Here’s a lovely account of Red Pine meeting one of the women masters:

“One of the nuns at Lungwang Temple told us that Yuan-chao was living in an adobe hut on a small plateau that had been leveled off…. We followed the nun up the slope to Yuan-chao’s hut. She was sitting cross-legged on her k’ang, an adobe bed with a built-in oven….(!) As I walked in, she said, ‘You’re back. Good. Now we can talk. Last time I wasn’t sure. Now I know you’ve come back for the Dharma.’ I was glad I had made the effort to visit her again. She was eighty­-eight, but I’ve seldom talked with anyone as alert…. From my bag, I took out a sheet of calligraphy paper and asked if she would write down for me the essence of Buddhist practice. She put the paper aside, and I didn’t raise the subject again. Two months later, back in Taiwan, I received the sheet of paper in the mail with four words: goodwill, compassion, joy, detachment. Her calligraphy was as strong and clear as her mind.”

 

Red Pine tells us about Empty Cloud (love that name!), probably the most respected monk in modern Chinese history. He died in 1959 at the age of 120 during the period of repression. He lived in deep solitude in a very remote area of these mountains. But his reputation spread far and wide.

 

Then there’s this marvelous concluding account. Red Pine has returned to the big city of Xian and is visiting this obscure temple:

“The metal gate creaked. The front courtyard was deserted…. The temple buildings were old and in such sorry repair, I almost turned back. Past the inner courtyard, I went inside the main shrine hall. After lighting some incense and paying my respects, I noticed a small stone Buddha. The attendant told me it had been carved at the end of the fifth century.

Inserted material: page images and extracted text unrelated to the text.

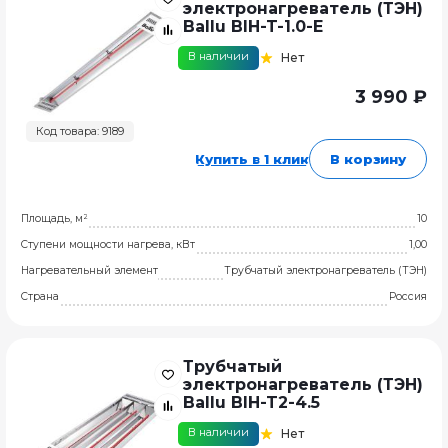
электронагреватель (ТЭН)
Ballu BIH-T-1.0-E
В наличии
Нет
3 990 ₽
Код товара: 9189
Купить в 1 клик
В корзину
Площадь, м²
10
Ступени мощности нагрева, кВт
1,00
Нагревательный элемент
Трубчатый электронагреватель (ТЭН)
Страна
Россия
Трубчатый
электронагреватель (ТЭН)
Ballu BIH-T2-4.5
В наличии
Нет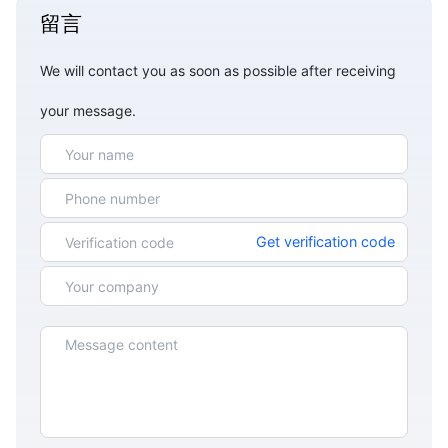
留言
We will contact you as soon as possible after receiving
your message.
Get verification code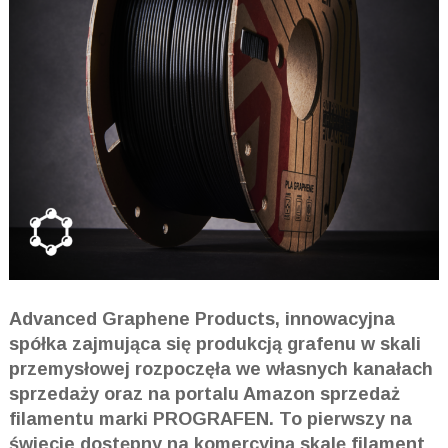
Advanced Graphene Products, innowacyjna
spółka zajmująca się produkcją grafenu w skali
przemysłowej rozpoczęła we własnych kanałach
sprzedaży oraz na portalu Amazon sprzedaż
filamentu marki PROGRAFEN. To pierwszy na
świecie dostępny na komercyjną skalę filament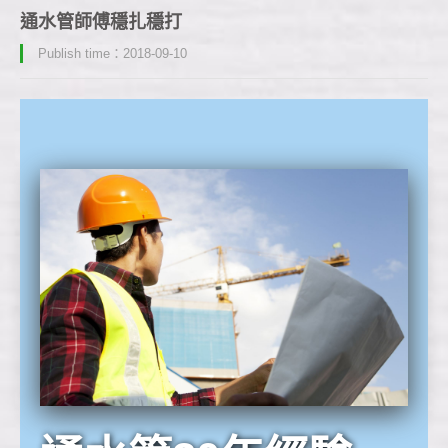
通水管師傅穩扎穩打
Publish time：2018-09-10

He also pointed out a T’ang dynasty painting of Kuan-yin. Incredible treasures for such a dilapidated temple. Just as I was leaving, several monks appeared at the door. When they asked me what I was doing, I told them I was visiting hermits. They laughed. One of them said, ‘Then you have come to the right place. We’re all hermits here.’ I couldn’t help but laugh too. The monk’s name was Ju-ch’eng. He was obviously the abbot, though he denied it–he said he was too dumb to be an abbot. Then he explained that Wolung Temple refused to have an official abbot. He said, ‘If we choose an abbot, he has to be approved by the government. We prefer to be left alone. That’s why we don’t fix up the temple. The government has offered us money to repair the buildings. But this is a Zen temple. We don’t need fancy buildings…. He told me there were fifty monks living at the temple. Two of them were in their eighties…. He said they got up every morning at three and didn’t go to sleep until shortly before midnight. They spent most of their waking hours on their meditation cushions. I asked Ju-ch’eng who their master had been, but I should have known the answer. He said, Empty Cloud. We talked for half an hour about Wolung Temple and about the Chungnan Mountains. The temple, he said, had four seventy-day meditation sessions every year. Then he started listing all the hermits he knew in the mountains. I knew all of them. I smiled and told him this was the first time I had met city hermits. He laughed, and so did I. And then I remembered the Chinese saying: ‘The small hermit lives on a mountain. The great hermit lives in a town.’ Having nothing left to say, I bowed and said good-bye.”